Der österreichische Bundespräsident, Dr. Thomas Klestil, hat am 14. Juni 2004 zu Beginn des fünften Theodor Herzl-Symposions im Wiener Rathaus eine kritische Auseinandersetzung mit dem Antisemitismus in der Sprache eingemahnt.
In seiner Eröffnungsrede beschäftigte sich der österreichische Bundespräsident ausführlich mit der Sprache und deren Gebrauch.
„Es ist daher mehr als eine gute österreichische Tradition, wenn ich meine, dass Sprachkritik die Voraussetzung für gelebte Ethik ist. Die Hemmschwelle für rassistische oder antisemitische Äußerungen und Formulierungen darf keinesfalls noch weiter sinken. Nicht in Österreich, nicht in Europa, nirgendwo! Denn Sprache ist nie unschuldig. Sie kann ebenso heilen wie töten, und sie kann unser Leben verwandeln; zum Guten wie zum Schlechten.“ forderte Klestil vehement Wachsamkeit ein, „denn das Gift der Intoleranz hält in allerlei Sprachen seinen Einzug. Aber Sprache ist nicht nur ein Kleid der Gedanken, sie ist auch ein Mittel zur Formung von Menschen. So werden und wurden wir auch tagtäglich Zeugen dafür, dass Ausdrücke aus dem ‚Wörterbuch des Unmenschen‘ keineswegs verschwunden sind“.

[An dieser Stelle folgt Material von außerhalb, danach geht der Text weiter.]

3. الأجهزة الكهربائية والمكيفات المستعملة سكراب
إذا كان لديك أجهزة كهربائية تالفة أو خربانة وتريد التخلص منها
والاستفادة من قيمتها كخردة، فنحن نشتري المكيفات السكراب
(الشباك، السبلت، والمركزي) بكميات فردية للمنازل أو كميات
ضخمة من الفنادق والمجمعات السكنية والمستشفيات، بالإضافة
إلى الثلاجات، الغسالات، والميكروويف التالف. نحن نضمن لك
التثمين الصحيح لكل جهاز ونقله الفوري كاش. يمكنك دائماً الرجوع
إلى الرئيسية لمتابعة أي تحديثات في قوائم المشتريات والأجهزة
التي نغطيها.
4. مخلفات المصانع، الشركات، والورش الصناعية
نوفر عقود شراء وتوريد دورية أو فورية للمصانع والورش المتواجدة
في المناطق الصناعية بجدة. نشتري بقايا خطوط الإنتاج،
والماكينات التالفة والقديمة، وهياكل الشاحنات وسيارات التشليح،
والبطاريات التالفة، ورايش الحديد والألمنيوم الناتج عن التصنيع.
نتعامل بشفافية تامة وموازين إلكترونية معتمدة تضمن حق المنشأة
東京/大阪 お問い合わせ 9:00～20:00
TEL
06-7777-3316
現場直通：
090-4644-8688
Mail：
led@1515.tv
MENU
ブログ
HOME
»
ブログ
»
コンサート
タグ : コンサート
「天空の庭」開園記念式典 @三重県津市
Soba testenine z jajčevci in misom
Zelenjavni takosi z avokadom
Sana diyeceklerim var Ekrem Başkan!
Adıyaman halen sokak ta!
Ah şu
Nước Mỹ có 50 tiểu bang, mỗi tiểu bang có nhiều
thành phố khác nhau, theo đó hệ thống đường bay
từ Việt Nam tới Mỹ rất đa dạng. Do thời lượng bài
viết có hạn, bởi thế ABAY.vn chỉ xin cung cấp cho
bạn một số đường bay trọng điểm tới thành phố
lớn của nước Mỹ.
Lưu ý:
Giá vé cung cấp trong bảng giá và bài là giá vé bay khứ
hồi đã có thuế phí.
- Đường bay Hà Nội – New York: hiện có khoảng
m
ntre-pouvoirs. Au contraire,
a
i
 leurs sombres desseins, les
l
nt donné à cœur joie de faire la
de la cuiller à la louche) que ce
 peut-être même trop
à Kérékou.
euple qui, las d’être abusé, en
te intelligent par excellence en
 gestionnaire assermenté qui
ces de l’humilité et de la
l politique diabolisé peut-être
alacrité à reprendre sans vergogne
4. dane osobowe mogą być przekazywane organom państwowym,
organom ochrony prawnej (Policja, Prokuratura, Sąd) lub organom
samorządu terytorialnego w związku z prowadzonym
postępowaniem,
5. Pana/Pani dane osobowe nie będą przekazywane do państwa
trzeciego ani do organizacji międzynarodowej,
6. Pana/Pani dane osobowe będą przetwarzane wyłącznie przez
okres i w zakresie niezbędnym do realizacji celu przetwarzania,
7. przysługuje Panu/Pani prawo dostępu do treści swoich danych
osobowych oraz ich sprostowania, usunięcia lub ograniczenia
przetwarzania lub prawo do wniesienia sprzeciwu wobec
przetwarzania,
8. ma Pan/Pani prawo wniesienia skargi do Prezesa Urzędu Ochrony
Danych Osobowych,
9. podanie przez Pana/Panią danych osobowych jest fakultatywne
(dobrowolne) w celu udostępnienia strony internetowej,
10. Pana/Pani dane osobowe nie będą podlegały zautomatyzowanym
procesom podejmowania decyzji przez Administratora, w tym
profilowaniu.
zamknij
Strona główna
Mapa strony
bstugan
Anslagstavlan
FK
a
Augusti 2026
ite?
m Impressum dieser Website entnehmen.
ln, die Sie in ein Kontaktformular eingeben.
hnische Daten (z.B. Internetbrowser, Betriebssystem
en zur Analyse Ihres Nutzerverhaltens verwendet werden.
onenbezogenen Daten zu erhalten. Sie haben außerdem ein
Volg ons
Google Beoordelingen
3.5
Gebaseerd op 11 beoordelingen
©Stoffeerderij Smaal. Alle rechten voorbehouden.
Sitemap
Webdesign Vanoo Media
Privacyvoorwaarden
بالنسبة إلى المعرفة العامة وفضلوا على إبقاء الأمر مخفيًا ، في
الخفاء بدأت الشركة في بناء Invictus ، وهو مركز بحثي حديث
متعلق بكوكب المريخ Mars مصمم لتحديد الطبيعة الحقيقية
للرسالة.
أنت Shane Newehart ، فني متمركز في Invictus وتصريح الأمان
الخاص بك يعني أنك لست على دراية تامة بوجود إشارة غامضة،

„Die Achtung des ‚Anders-Seins‘ ist in der politischen Arena ein Prüfstein jeder funktionierenden Demokratie“ erläutert Klestil und erwähnt in diesem Zusammenhang „Nachbarn, Minderheiten, Kranke und Behinderte“.
„Der 100. Todestag Theodors Herzls fällt in eine Zeit, in der von einem wirklichen Frieden unter den Menschen und Völkern leider keine Rede sein kann“, führte der Bundespräsident aus. Das Erbe Herzls beschränke sich nicht nur auf ein staatliches Territorium, sondern umschließe auch den Auftrag, überall die Feinde von heute miteinander zu versöhnen und die soziale Gerechtigkeit weltweit zu stärken.